As of the early 1930s there were three potential routes. The southernmost ran across the “Atlantic narrows” between Natal on the hump of Brazil to Dakar on the corresponding hump of Africa. The route was a daunting 1,865 miles long, longer than any fully-equipped aircraft of the time could fly. But the route was feasible, and it was used weekly by the French airline Aeropostale whose ace pilot Jean Mermoz had pioneered the route in 1930. But he was flying a stripped-down Latecoere aircraft (usually just called “Late”) that carried only three crew and 300 pounds of mail.  
 
A Late 300. Mermoz had grown to dislike the planes he was flying, and in the months before his disappearance pressured the French government to buy new aircraft for their airmail service --- he was lost before any of the new planes were delivered


Trippe knew that the S-42 could fly the route, but it too would have to be stripped of all excess weight and fitted with extra fuel tanks. He figured that Panair do Brasil could do the job. But the French government, who controlled access to Dakar in French West Africa, refused to grant Pan Am landing rights. For the first time, but not for the last, Juan Trippe discovered that the handshake diplomacy he practiced so well in South America did not impress Europeans. Every European country of substance by now had an official, subsidized, national carrier. The European carriers, as agencies of their governments, could negotiate routes and fees with their government’s preapprovals.  Europeans wanted to deal with an equivalent United States “flag” carrier, not a self-proclaimed “national” airline. In short, Dakar was out.
 
Horta, in the Azores


Trippe then looked toward Portugal. Across the broad expanse of the North Atlantic from New York lay the Portuguese Azores, 2,400 miles away. The Azores could potentially be used as a stepping stone to Lisbon itself, 1,700 miles beyond. After some head-scratching the New York-to-Horta-to-Lisbon route was put back in the file cabinet for later. That 2,400 mile leg was just at the extreme limit of a stripped-down S-42’s range. The flight could be a stunt, but not a regular route --- not with the S-42 anyway. Trippe needed his next generation of planes in order to make the voyage worth the effort. 
 
The central North Atlantic, showing the location of the Azores


That left the northern route. In an ocean with few islands, the extreme North Atlantic was made for staged flying, a not-so-simple perhaps, but quite practicable flight from New York northward over the Canadian Maritimes to Baffin Bay, across to Godthaab, Greenland, on to Reykjavik, Iceland, and down to Edinburgh or Perth via the Faroe Islands, and then London. Trippe commissioned the Lindberghs to fly the route in 1933.  Charles and Anne lifted off from Bowery Bay, adjacent to New York’s North Bay Airport (now LaGuardia) in a Sirius floatplane. 

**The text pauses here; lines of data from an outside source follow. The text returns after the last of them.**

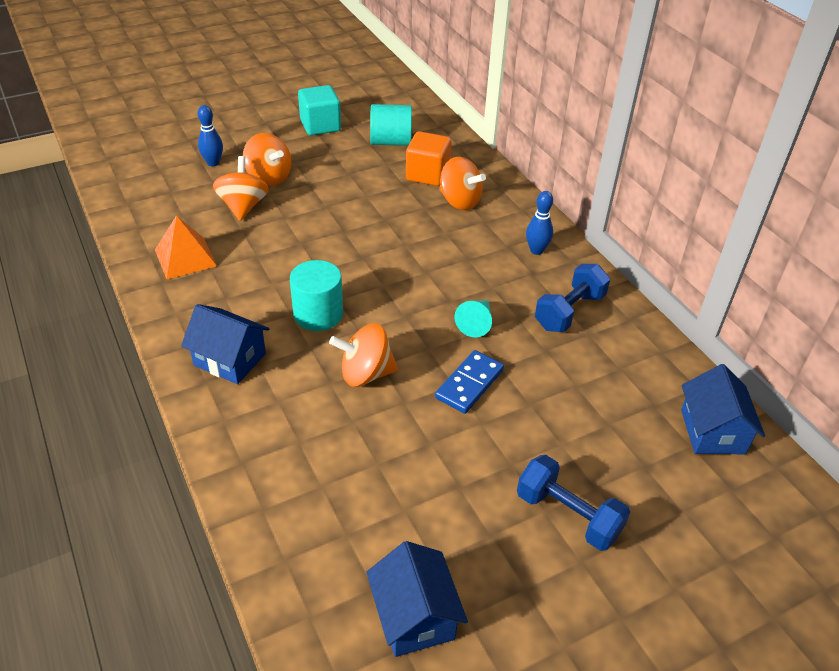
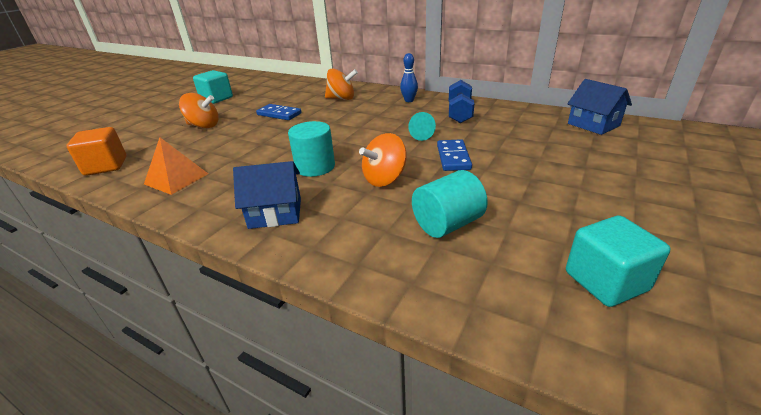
camera: 30 degrees left, 10 degrees down
blue bowling pin [198,105,223,166] -> none
orange spinning top [213,156,269,221] -> none
blue house [366,541,468,657] -> turquoise cube [566,216,670,307]
turquoise cylinder [370,104,412,146] -> turquoise cylinder moved to [412,170,488,238]
orange cube [406,131,452,186] -> orange cube moved to [67,127,126,176]
blue dumbbell [517,455,630,551] -> none
none -> blue domino [256,104,302,120]

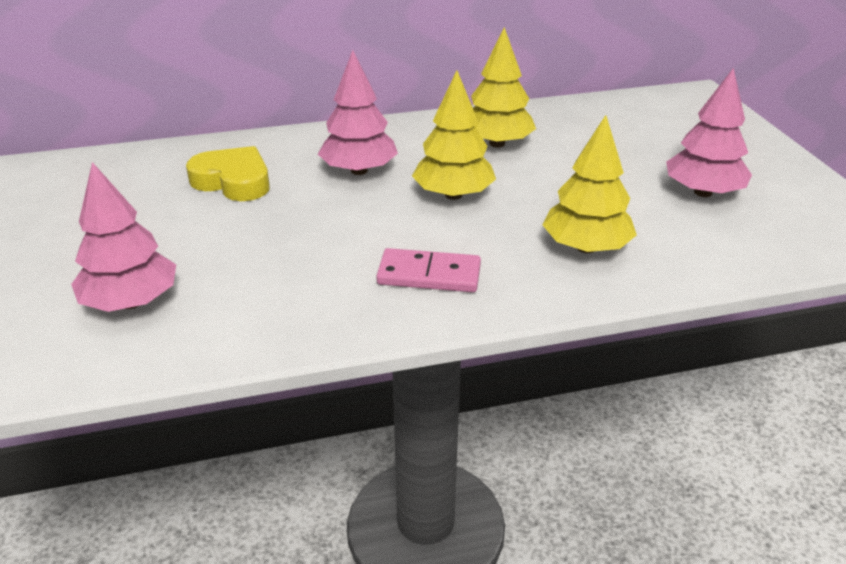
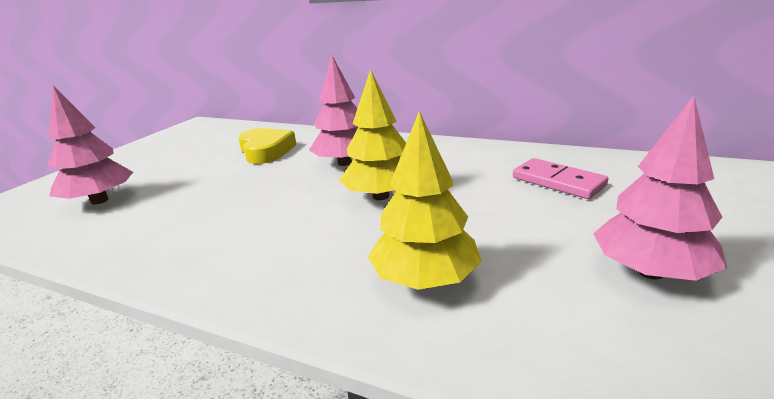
camera: 40 degrees right, 10 degrees down
pink domino [376,248,481,292] -> pink domino moved to [513,158,608,199]
yellow tree [471,27,536,147] -> none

Lindbergh was greeted with the usual adulation even in remote Godthaab, but he was not favorably disposed to the route. Lindbergh wrote: 
 
Lindbergh in his floatplane


“Planes used on a northern transatlantic route must have reliability, plenty of range, and high speed. It is essential to eliminate the possibility of forced landings due to engine failure. A great deal of flying would have to be done over low fog covering rough ice and probably over storm areas. . . . I believe that a northern transatlantic regular service should not be contemplated with planes that are not capable of flying nonstop from the western side of the Greenland ice cap to Iceland if necessary.”    
     
Lindbergh, looking disgruntled, in Reykjavik, Iceland


He advised Trippe that weather conditions had been challenging and cold, a serious consideration in the unpressurized planes of the day. This was a disappointing assessment, and it became more disappointing still when the Dominion of Canada and the Dominion of Newfoundland both elected to respect Provision H.  

Juan Trippe had profoundly hoped that if the Dominions asserted their own independence then London might change its mind about allowing Pan Am to fly the North Atlantic route. 

The complete Lindbergh Survey Route of 1933. They went everywhere from Manaus, Brazil to Moscow, U.S.S.R.

Flummoxed, at least temporarily, Trippe turned his gaze to the South Seas far away.